• [Extract provided]:
☆ ☆ ☆ ☆ ☆

Live album by Sammy Davis Jr. / Buddy Rich
- Released: 1966
- Recorded: 1966
- Genre: Vocal jazz
- Length: 29:42
- Label: Reprise
- Producer: Jimmy Bowen

Sammy Davis Jr. chronology
| The Sammy Davis Jr. Show (1966) | The Sounds of '66 (1966) | Sammy Davis Jr. Sings and Laurindo Almeida Plays (1966) |

Buddy Rich chronology
| Swingin' New Big Band (1966) | The Sounds of '66 (1966) | Big Swing Face (1967) |

= The Sounds of '66 =

The Sounds of '66 is a 1966 live album by Sammy Davis Jr., accompanied by Buddy Rich and a big band.

The album was recorded at the Sands Hotel on the Las Vegas Strip in the early hours of two successive nights, 18 and 19 June 1966, after both artists had already performed shows earlier.

☆ ☆ ☆ ☆ ☆

• [Text extractions by page]:
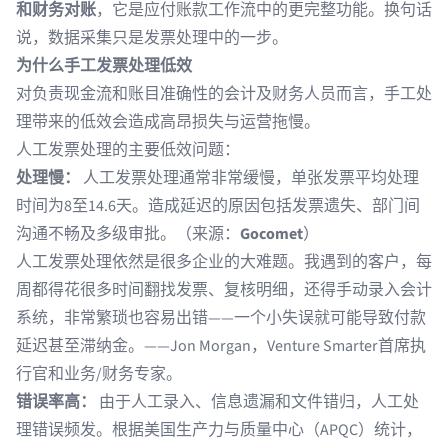
和财务对账
，它是应付账款工作流中的更完整功能。换句话
说，数据采集只是发票处理中的一步。
为什么手工发票处理低效
对负责现金流和账目准确性的会计及财务人员而言，手工处
理带来的低效会造成高昂损失与运营拖慢。
人工发票处理的主要低效问题：
处理慢：
人工发票处理通常非常缓慢，单张发票平均处理
时间为8至14.6天。造成延迟的原因包括发票遗失、部门间
沟通不畅及多级审批。（来源：
Gocomet
）
人工发票处理依然是很多企业的大难题。我遇到的客户，每
周都得花很多时间翻找发票、复核明细，还得手动录入会计
系统，非常繁琐也容易出错——一个小失误就可能导致付款
延迟甚至滞纳金。——Jon Morgan，Venture Smarter首席执
行官和业务/财务专家。
错误率高：
由于人工录入、信息遗漏和文件错归，人工处
理错误频发。根据美国生产力与质量中心（APQC）统计，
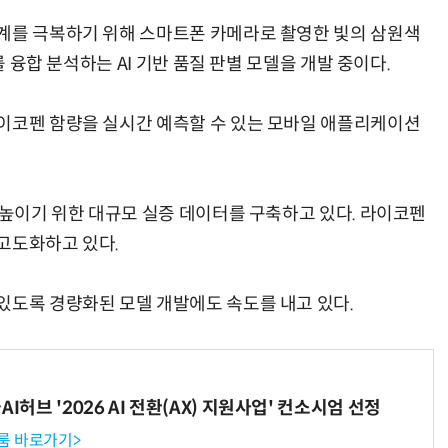
계를 극복하기 위해 스마트폰 카메라로 촬영한 빛의 삼원색
를 융합 분석하는 AI 기반 품질 판별 모델을 개발 중이다.
이코펜 함량을 실시간 예측할 수 있는 모바일 애플리케이션
 높이기 위한 대규모 실증 데이터를 구축하고 있다. 라이코펜
고도화하고 있다.
있도록 경량화된 모델 개발에도 속도를 내고 있다.
I허브 '2026 AI 전환(AX) 지원사업' 컨소시엄 선정
룸 바로가기>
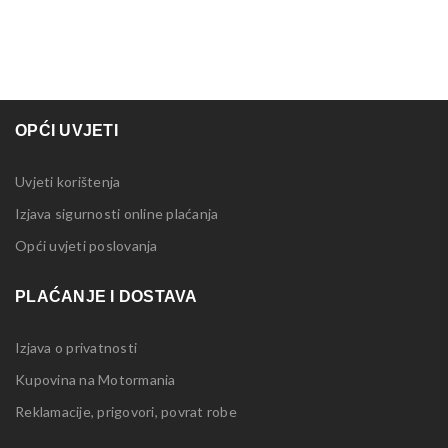
OPĆI UVJETI
Uvjeti korištenja
Izjava sigurnosti online plaćanja
Opći uvjeti poslovanja
PLAĆANJE I DOSTAVA
Izjava o privatnosti
Kupovina na Motormania
Reklamacije, prigovori, povrat robe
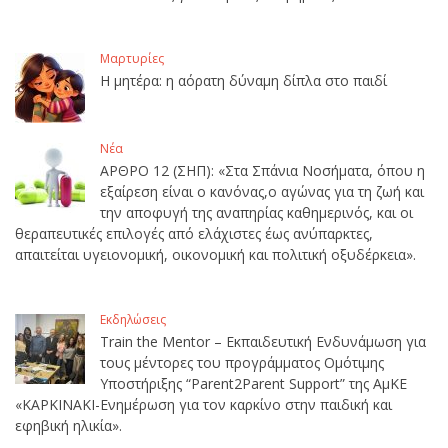
Μαρτυρίες
Η μητέρα: η αόρατη δύναμη δίπλα στο παιδί
Νέα
ΑΡΘΡΟ 12 (ΣΗΠ): «Στα Σπάνια Νοσήματα, όπου η
εξαίρεση είναι ο κανόνας,ο αγώνας για τη ζωή και
την αποφυγή της αναπηρίας καθημερινός, και οι
θεραπευτικές επιλογές από ελάχιστες έως ανύπαρκτες,
απαιτείται υγειονομική, οικονομική και πολιτική οξυδέρκεια».
Εκδηλώσεις
Train the Mentor – Εκπαιδευτική Ενδυνάμωση για
τους μέντορες του προγράμματος Ομότιμης
Υποστήριξης “Parent2Parent Support” της ΑμΚΕ
«ΚΑΡΚΙΝΑΚΙ-Ενημέρωση για τον καρκίνο στην παιδική και
εφηβική ηλικία».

☆ ☆ ☆ ☆ ☆

• [Questions to answer]:
**1.** Echo the rows verbatim, from the first line of the rows up to and including the line containing "由于人工录入、信息遗漏和文件错归，人工处", omitting any pictures from your answer.
**2.** Proceed with the article on the album The Sounds of '66, picking up right after its final sentence.
The album article and the rows have no connection to each other.

• [Answers provided]:
**1.**
和财务对账
，它是应付账款工作流中的更完整功能。换句话
说，数据采集只是发票处理中的一步。
为什么手工发票处理低效
对负责现金流和账目准确性的会计及财务人员而言，手工处
理带来的低效会造成高昂损失与运营拖慢。
人工发票处理的主要低效问题：
处理慢：
人工发票处理通常非常缓慢，单张发票平均处理
时间为8至14.6天。造成延迟的原因包括发票遗失、部门间
沟通不畅及多级审批。（来源：
Gocomet
）
人工发票处理依然是很多企业的大难题。我遇到的客户，每
周都得花很多时间翻找发票、复核明细，还得手动录入会计
系统，非常繁琐也容易出错——一个小失误就可能导致付款
延迟甚至滞纳金。——Jon Morgan，Venture Smarter首席执
行官和业务/财务专家。
错误率高：
由于人工录入、信息遗漏和文件错归，人工处

**2.**
Professional ratings
Review scores
| Source | Rating |
| Allmusic link | Star |

==Track listing==

===Original LP===
- Side A
1. "Come Back to Me" (Burton Lane, Alan Jay Lerner) – 2:56
2. "I Know a Place" (Tony Hatch) – 2:27
3. "What Did I Have That I Don't Have?" (Lane, Lerner) – 3:43
4. "What the World Needs Now Is Love" (Burt Bacharach, Hal David) – 3:05
5. "Once in Love With Amy" (Frank Loesser) – 2:45
- Side B
6. "Ding-Dong! The Witch Is Dead" (Harold Arlen, Yip Harburg) – 1:49
7. "What Now My Love?" (Gilbert Bécaud, Pierre Delanoë, Carl Sigman) – 3:08
8. "What Kind of Fool Am I?" (Leslie Bricusse, Anthony Newley) – 3:07
9. "If It's the Last Thing I Do" (Sammy Cahn, Saul Chaplin) – 3:24
10. "Please Don't Talk About Me When I'm Gone" (Sidney Clare, Sam H. Stept) – 3:18

===CD re-issue===
1. Introduction by Sammy Davis Jr.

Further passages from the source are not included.